Chart comprehension data
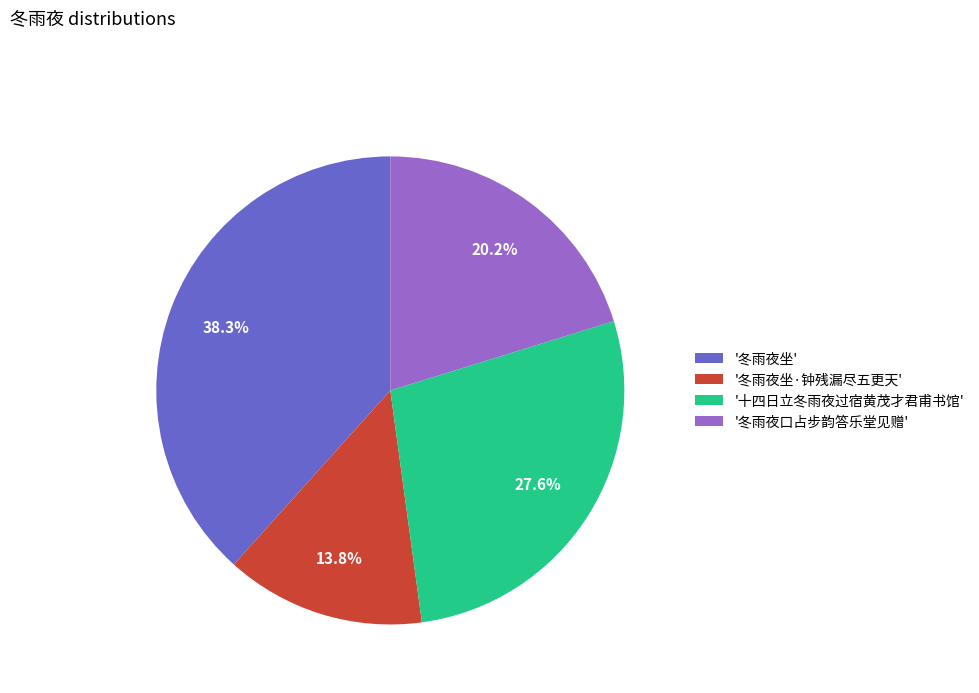

Which category has the biggest portion of the pie?

'冬雨夜坐'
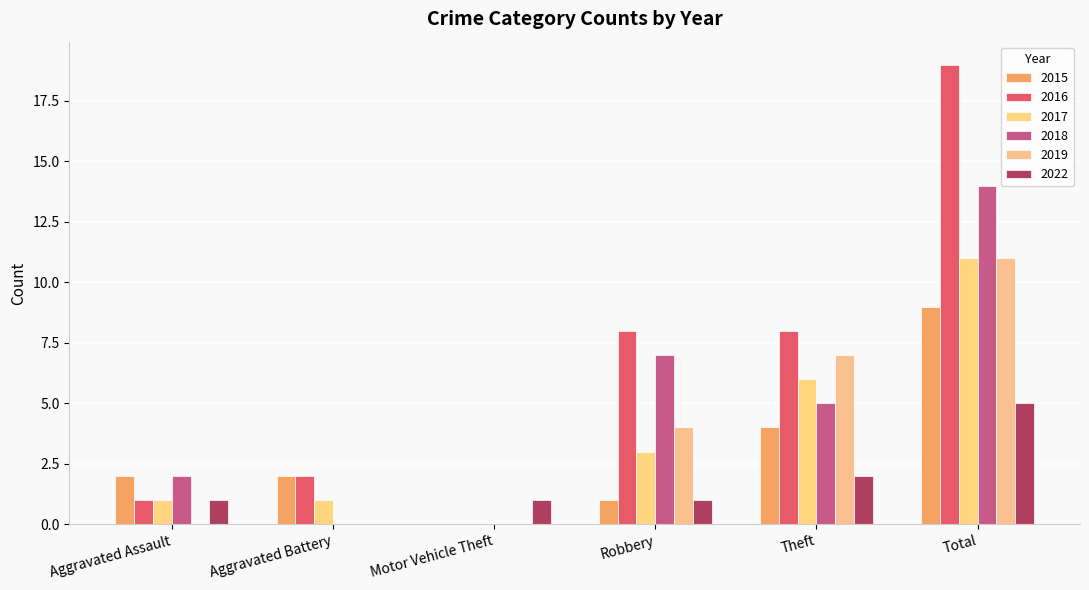

The 2018 series shows 3 at Aggravated Assault. True or false?

False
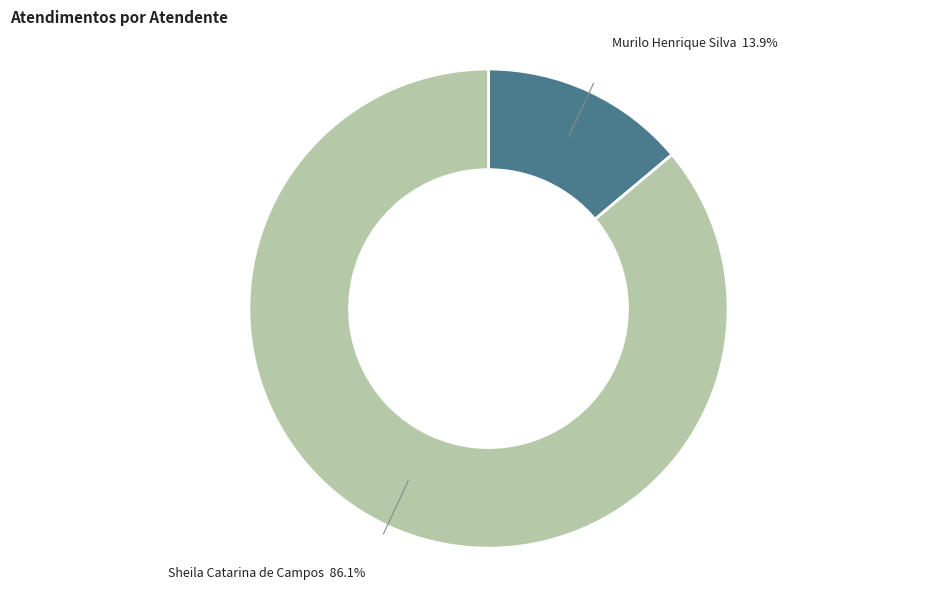

How many slices are in this pie chart?

2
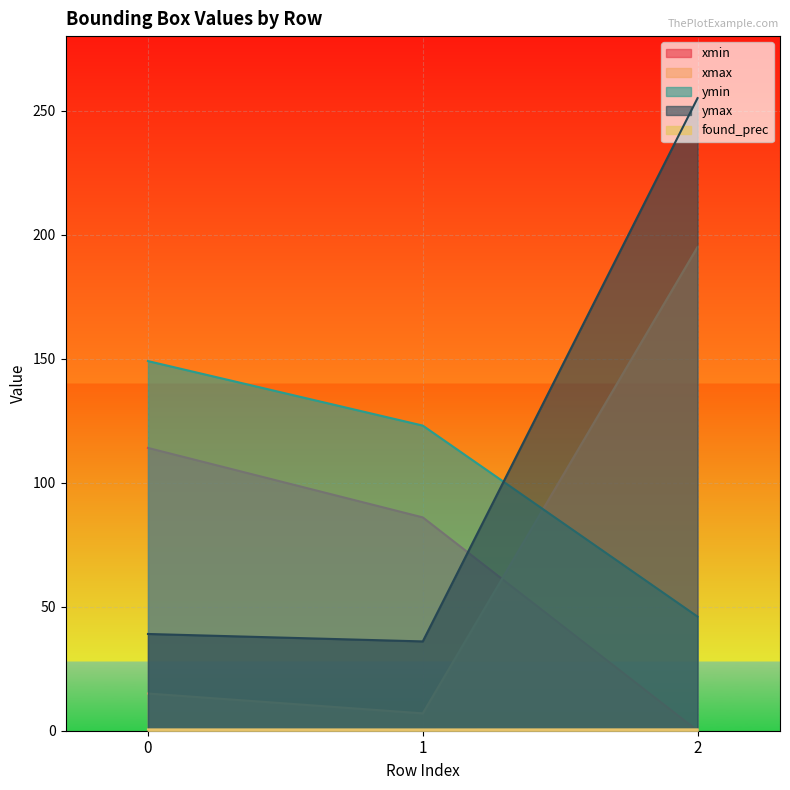

What is the value of the ymax point at the 1st from the left?

39.0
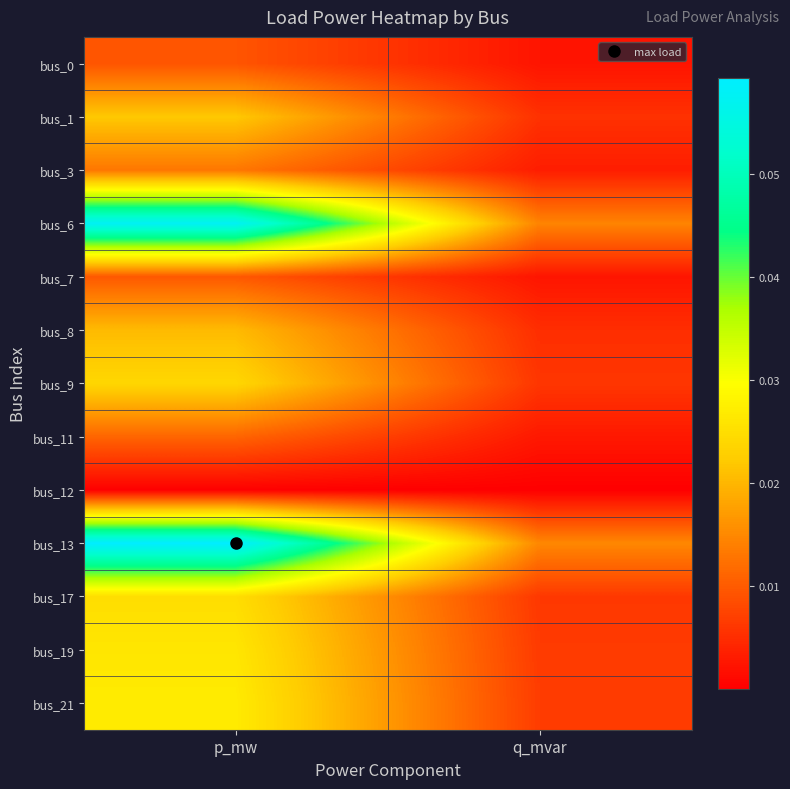

Rank the series at q_mvar from lowest to highest value.

bus_12, bus_0, bus_7, bus_11, bus_3, bus_8, bus_1, bus_9, bus_17, bus_19, bus_21, bus_6, bus_13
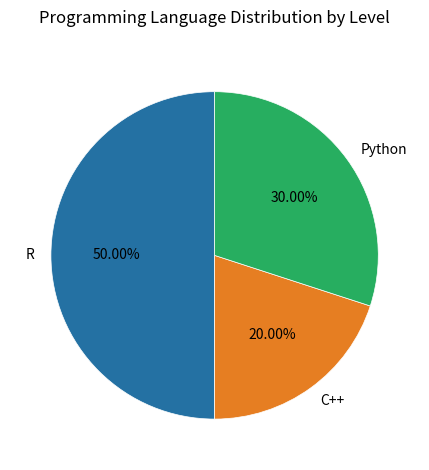

What is the largest slice in the pie chart?

R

§ Exercise: Can you duplicate the lines above, from the one containing "Rank the series" through the last of the lines, leaving out the pictures?

§ Solution to the problem:
Rank the series at q_mvar from lowest to highest value.

bus_12, bus_0, bus_7, bus_11, bus_3, bus_8, bus_1, bus_9, bus_17, bus_19, bus_21, bus_6, bus_13

What is the largest slice in the pie chart?

R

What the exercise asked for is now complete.